Mayor of Concón
- Incumbent
- Assumed office 28 June 2021
- Preceded by: Oscar Sumonte

Personal details
- Born: 6 September 1975 (age 50) Concón, Chile
- Party: Independent
- Alma mater: Pontifical Catholic University of Valparaíso (BA) UNIACC University (MA)
- Profession: Teacher

= Freddy Ramírez =

Freddy Ramírez Villalobos (born 6 September 1975) is a Chilean politician and educator who has served as mayor of Concón since 2021.

An independent, he was re-elected in 2024 with a majority of the vote, consolidating his position as a leading local authority in the Valparaíso Region.

== Biography ==
Ramírez was born in Concón on 6 September 1975. He completed his higher education at the Institute of History of the Pontifical Catholic University of Valparaíso, where he obtained a degree as a licensed teacher in History and Geography. He later pursued postgraduate studies as a candidate for a master's degree in Coaching at UNIACC University.

Before entering municipal politics, he worked primarily in education, developing a professional career as a secondary school teacher.

== Political career ==
Ramírez entered local politics as an independent candidate.

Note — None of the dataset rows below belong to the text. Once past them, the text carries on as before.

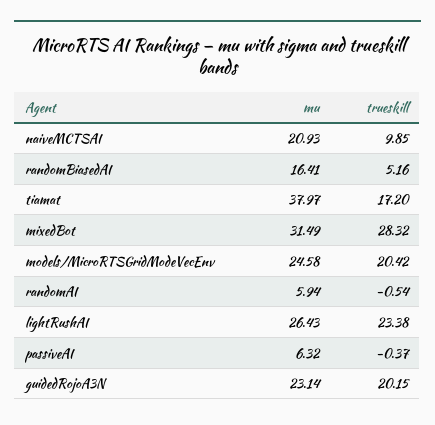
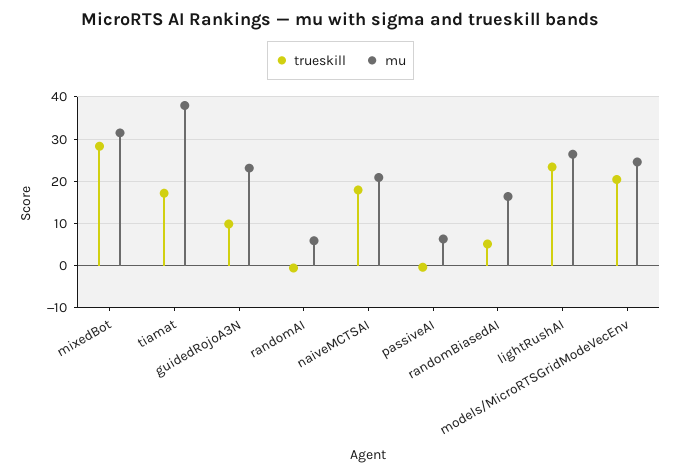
trueskill, naiveMCTSAI: 9.85 -> 18
trueskill, guidedRojoA3N: 20.15 -> 10

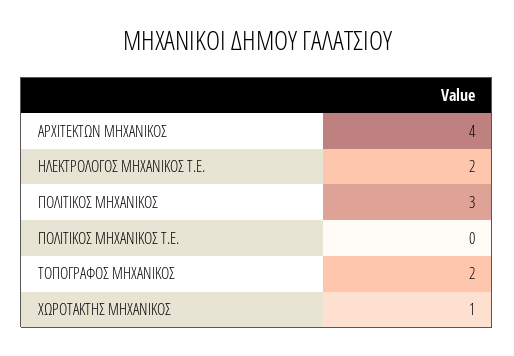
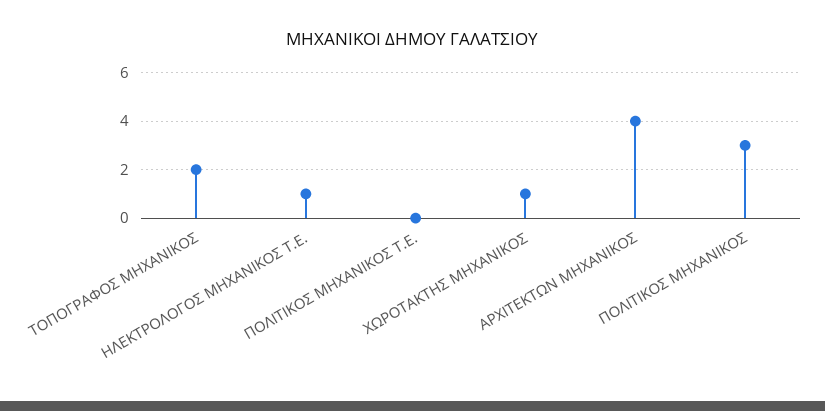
ΗΛΕΚΤΡΟΛΟΓΟΣ ΜΗΧΑΝΙΚΟΣ Τ.Ε.: 2 -> 1

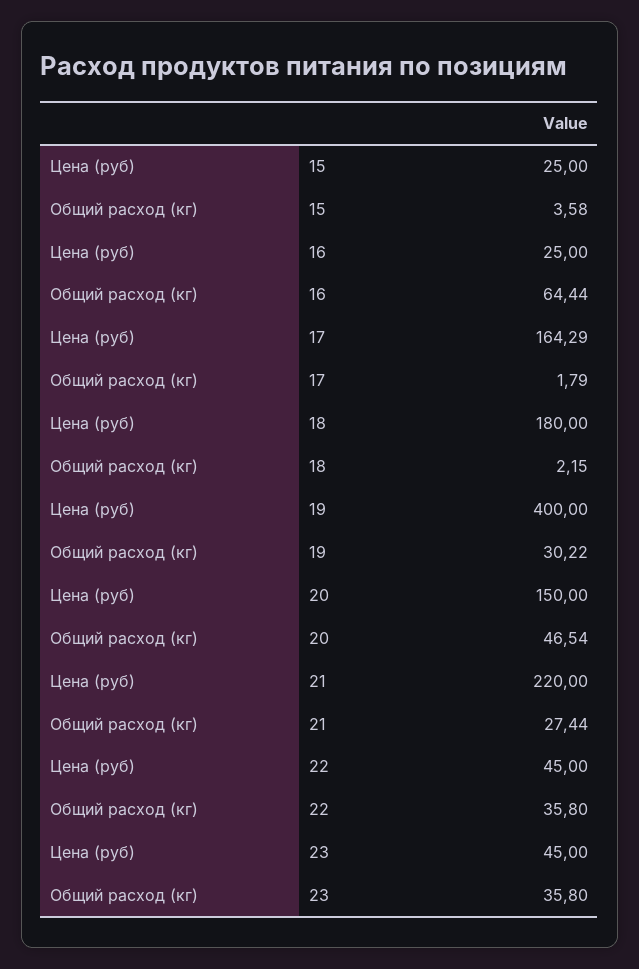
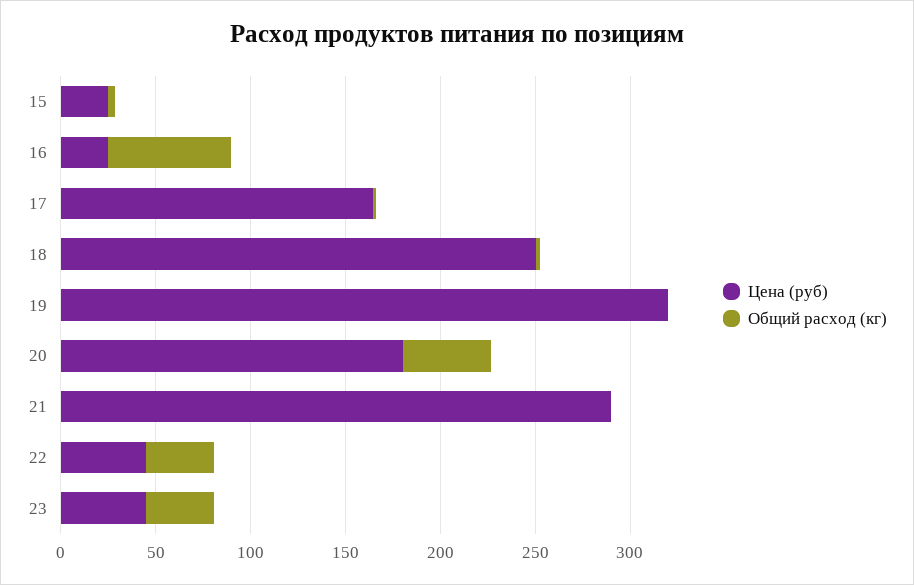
Цена (руб), 18: 180 -> 250
Цена (руб), 19: 400 -> 320
Общий расход (кг), 19: 30.22 -> 0
Цена (руб), 20: 150 -> 180
Цена (руб), 21: 220 -> 290
Общий расход (кг), 21: 27.44 -> 0

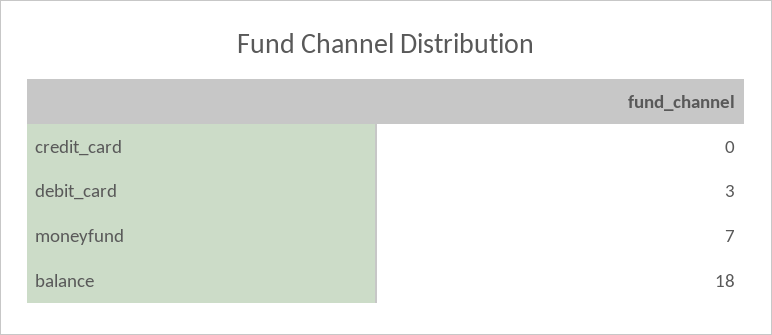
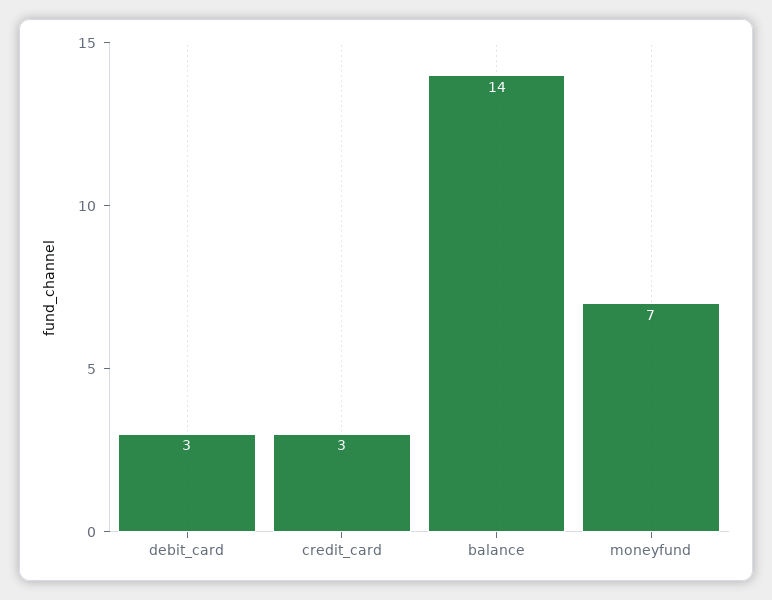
credit_card: 0 -> 3
balance: 18 -> 14

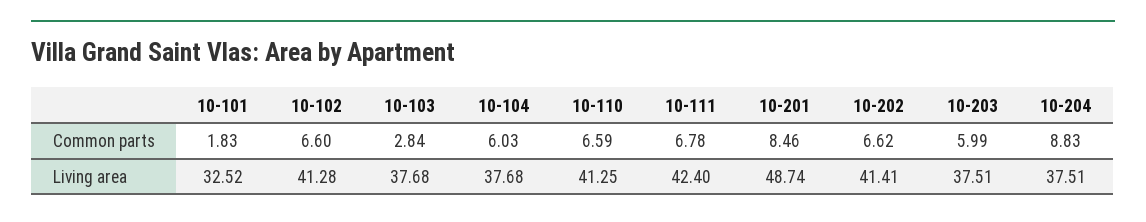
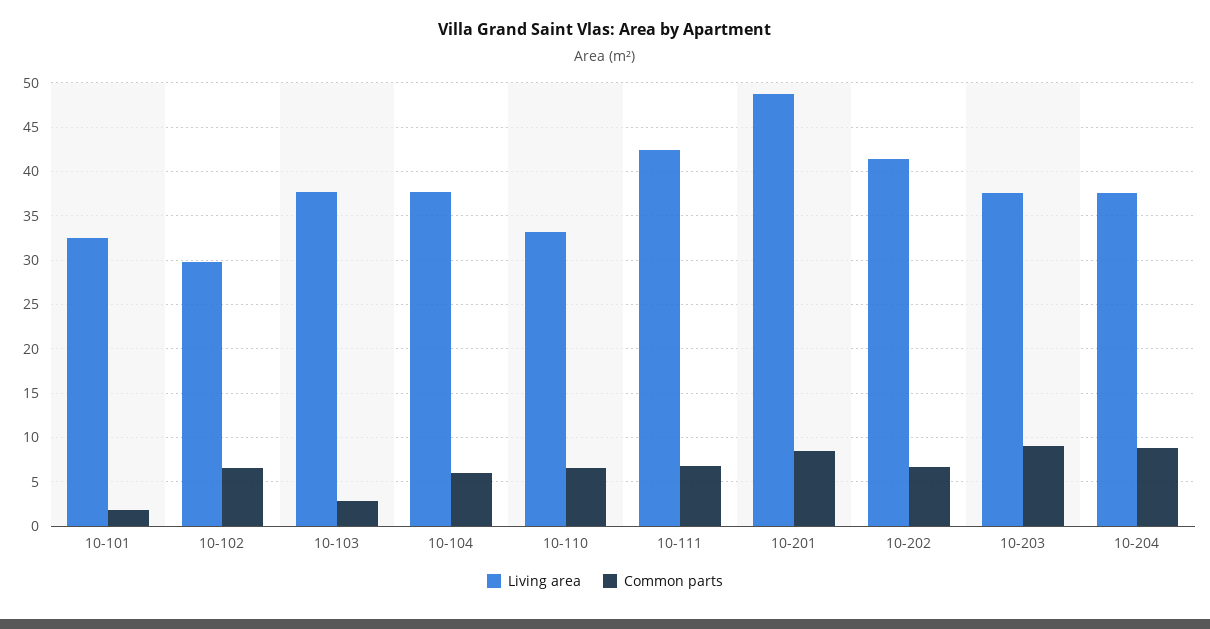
Common parts, 10-203: 5.99 -> 9
Living area, 10-102: 41.28 -> 30
Living area, 10-110: 41.25 -> 33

In the 2021 municipal elections, he was elected Mayor of Concón, assuming office in June of that year.

In the 2024 municipal elections, he was re-elected with an absolute majority of the vote, strengthening his leadership at the local level.

His administration has focused on urban development, community participation, and the recovery of public spaces, promoting long-term planning initiatives for the commune, including development strategies projected toward 2030.